■ **Written exercise**
Rewrite the records with "common name" swapped for "vernacular name" and nothing else changed. Leave the pictures out.

[Saved entries]
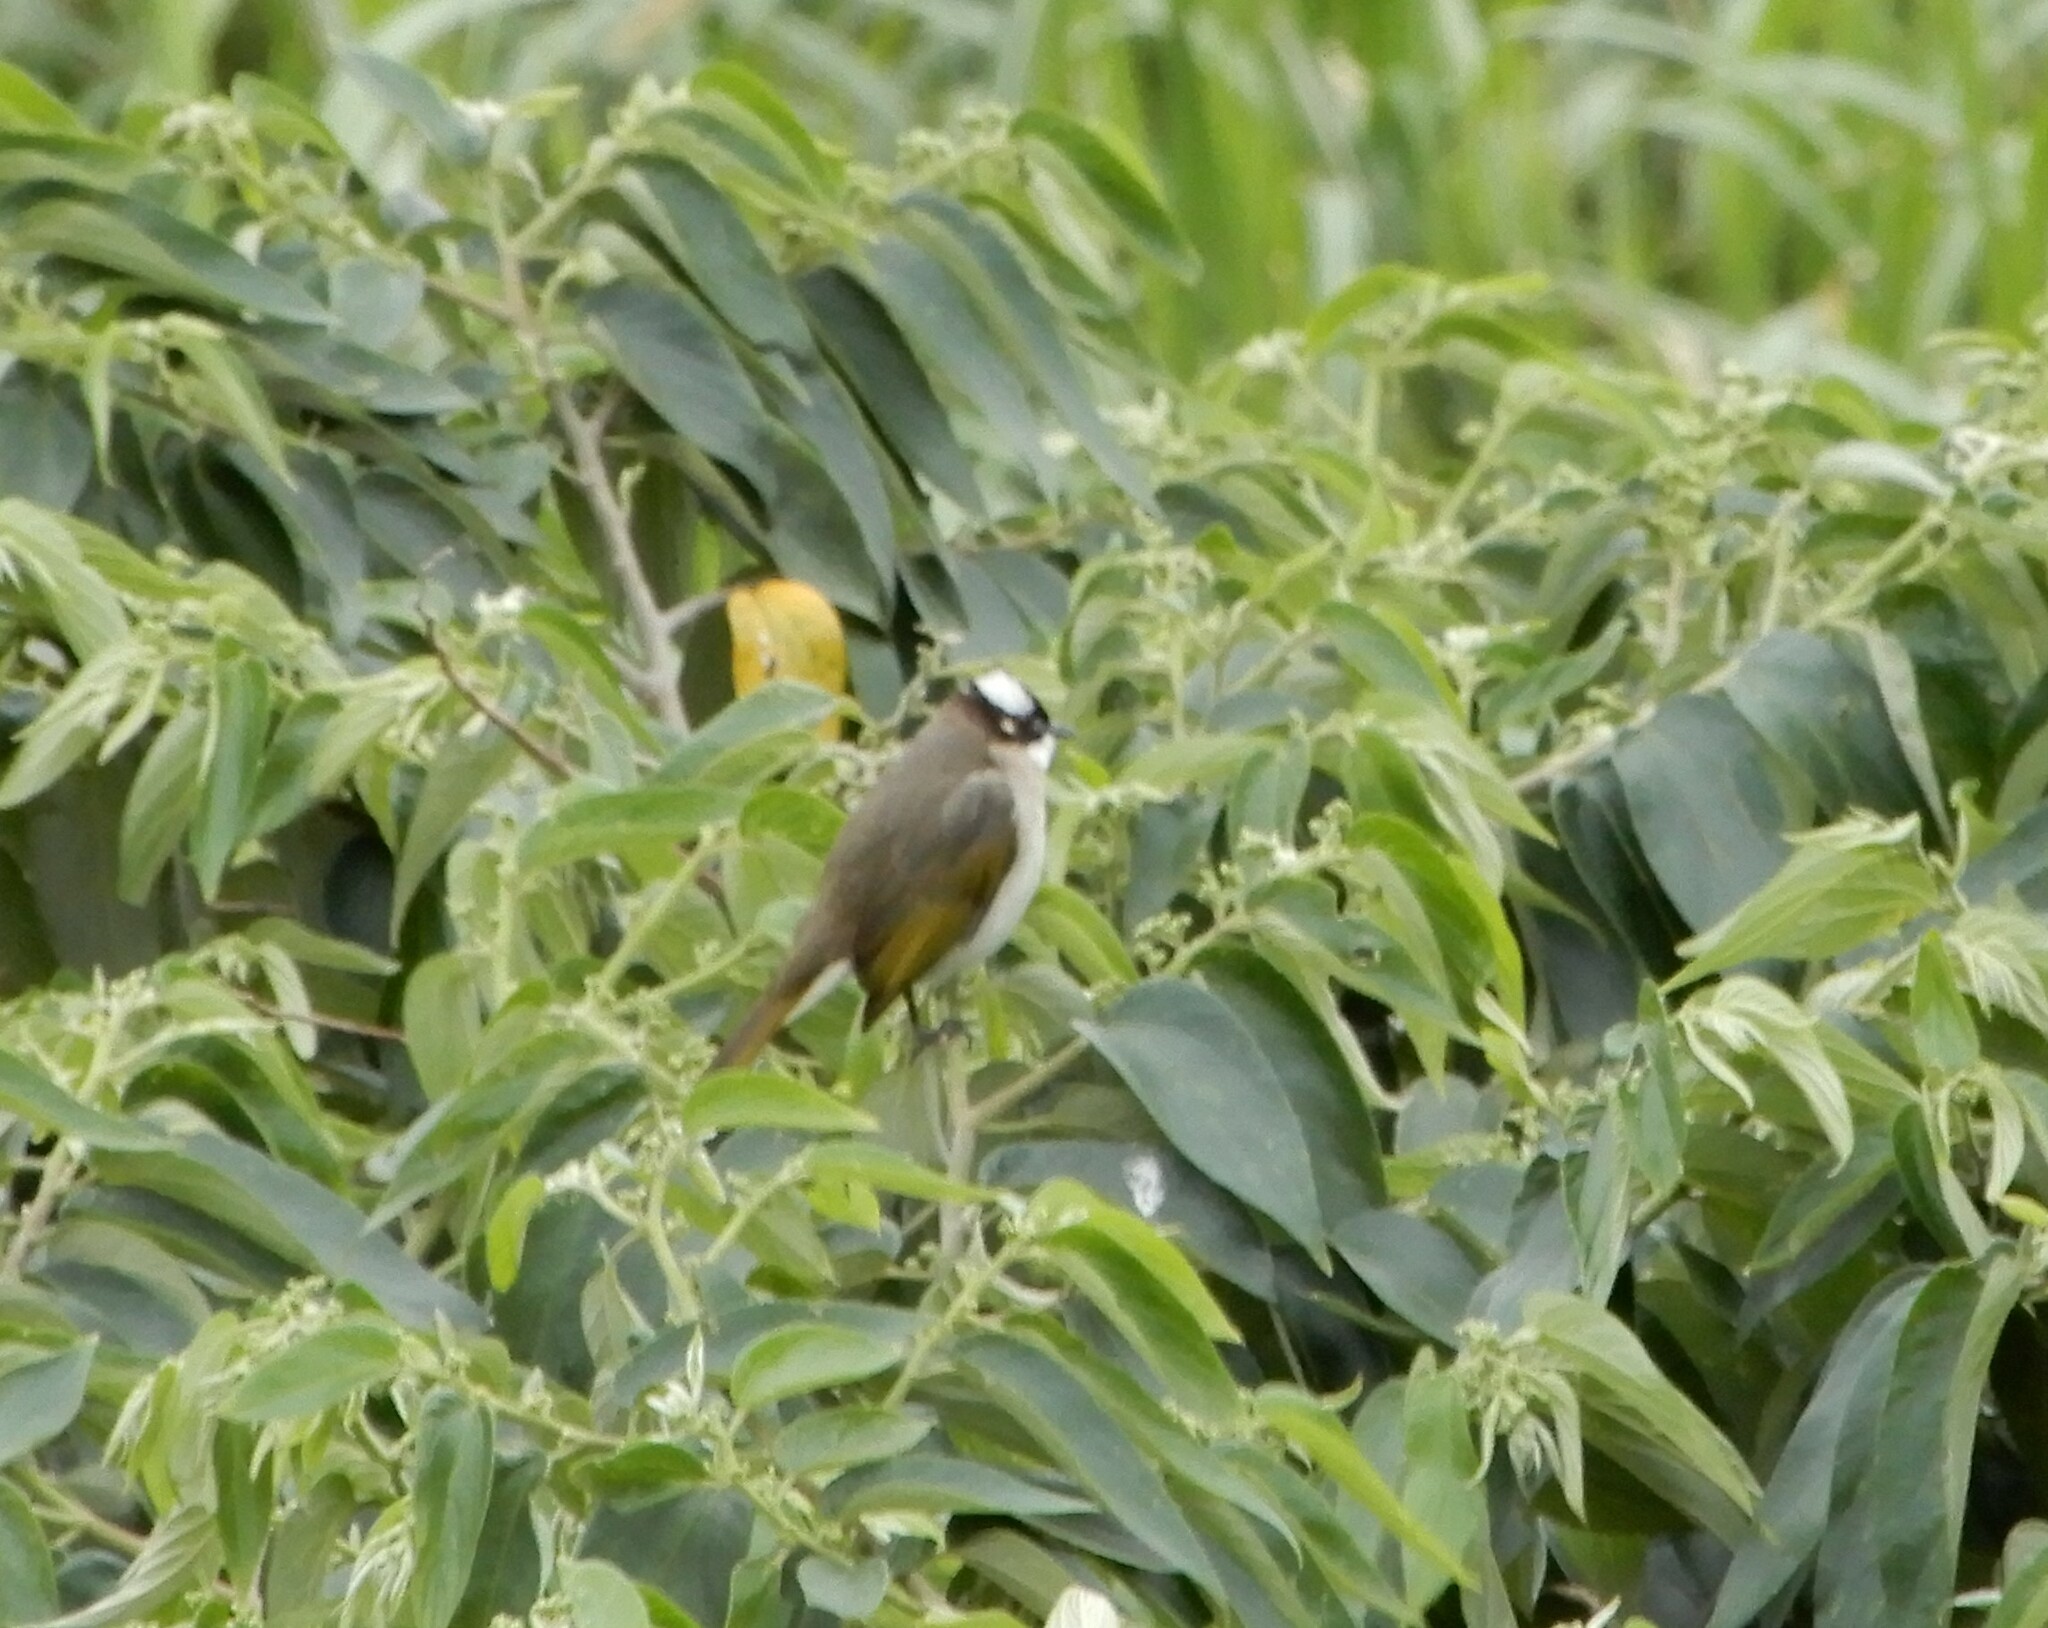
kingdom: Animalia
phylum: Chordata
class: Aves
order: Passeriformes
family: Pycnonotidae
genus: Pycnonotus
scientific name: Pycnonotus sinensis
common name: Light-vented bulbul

■ **Result of this exercise**
kingdom: Animalia
phylum: Chordata
class: Aves
order: Passeriformes
family: Pycnonotidae
genus: Pycnonotus
scientific name: Pycnonotus sinensis
vernacular name: Light-vented bulbul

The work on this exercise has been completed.